Matteo Fraschini Koffi, Avvenire 17/7/2011, 17 luglio 2011
DADAAB, IL CAPOLINEA DELLA DISPERAZIONE
Sabbia, arbusti e un sole cocente. Sono questi gli ingredienti basici del più grande campo per rifugiati al mondo, Dadaab, situato nel nord-est del Kenya, vicino al confine con la Somalia. A vent’anni dalla sua nascita, il campo, una fetta di terra grande quanto la città di Firenze, sta vivendo il peggior periodo della sua triste storia. Originariamente le autorità keniote e le agenzie umanitarie avevano stabilito che il campo fosse costruito per ospitare 90mila rifugiati. Ora, in questo inferno dantesco, ce ne sono più 400mila.
E il numero è destinato ad aumentare vertiginosamente. Il governo di Nairobi, sotto pressione delle Nazioni Unite, ha dovuto aprire una quarta sezione, Ifo-2, oltre alle tre che già esistevano: Ifo, Dagahaley, e Hagadera. Ed è nel Blocco N-Zero, facente parte della sezione Ifo, che Amina sta aspettando di capire che ne sarà della sua vita. Lei è una delle 10 milioni di vittime che, secondo i dati dell’Onu, sono minacciate dalla più grave siccità del Corno d’Africa dagli anni Cinquanta. A quattordici anni, Amina è al settimo mese di gravidanza. È arrivata nel campo due settimane fa insieme ad alcuni suoi parenti dopo un viaggio di ventisei giorni iniziato nella Somalia meridionale.
Durante il tragitto, percorso interamente a piedi, ha rischiato di essere attaccata da iene e leoni, o derubata dai banditi che brulicano in questa terra di nessuno. «Siamo stati fortunati», confessa davanti alla sua capanna, costruita con stracci, sacchetti di plastica e rami secchi: «Durante il cammino siamo stati aiutati dalle persone che incontravamo. A volte ci davano da mangiare carne di capra, altre volte siamo stati costretti a fare l’elemosina». Amina si è sposata a dodici anni, e suo marito l’ha dovuta lasciare per cercare lavoro a Chisimaio, uno dei covi dei ribelli qaedisti di al-shabaab. «Con la mia famiglia stiamo aspettando di essere registrati come rifugiati », continua questa giovanissima donna: «Poi le cose dovrebbero andare meglio».

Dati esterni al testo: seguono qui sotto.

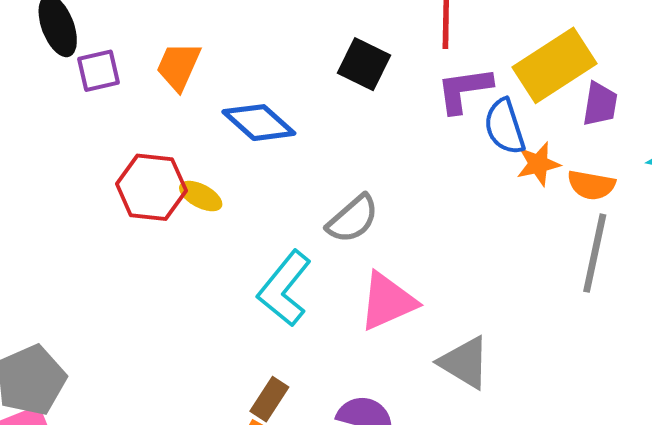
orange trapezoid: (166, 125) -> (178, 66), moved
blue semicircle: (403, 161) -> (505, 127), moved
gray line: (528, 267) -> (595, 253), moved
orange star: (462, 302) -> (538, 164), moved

Amina purtroppo non sa che la registrazione non le garantirà che qualche scorta cibaria e un minimo di materiale per vivere. Se sarà fortunata. Ogni giorno arrivano nuovi rifugiati in cerca di riparo, cibo e cure mediche. Le agenzie umanitarie, infatti, riconoscono che quella di Dadaab è una situazione disperata. «Stanno arrivando troppi rifugiati», afferma una preoccupatissima Alima Ahmed, operatrice umanitaria: «Quando giungono nei campi sono esausti, disidratati e spaventati. Molti di loro hanno camminato per due mesi e hanno visto i loro cari morire per la strada». Secondo l’Alto commissariato Onu per i rifugiati (Acnur), Dadaab riceveva in media tra i 6mila e 8mila rifugiati al mese durante il 2010. Quest’anno, per via della siccità e della guerra civile in Somalia, le cifre parlano di 10mila disperati al mese e il cui numero ha continuato a crescere nelle ultime settimane. Secondo le diverse agenzie umanitarie, che non nascondono le difficoltà nel gestire tale situazione, i bambini sono le prime vittime di questa carestia. «Ci sono altissimi livelli di malnutrizione tra i minori, soprattutto quelli che hanno meno di cinque anni», conferma Monica Rull, a capo dei progetti di Medici senza frontiere in Kenya e Somalia.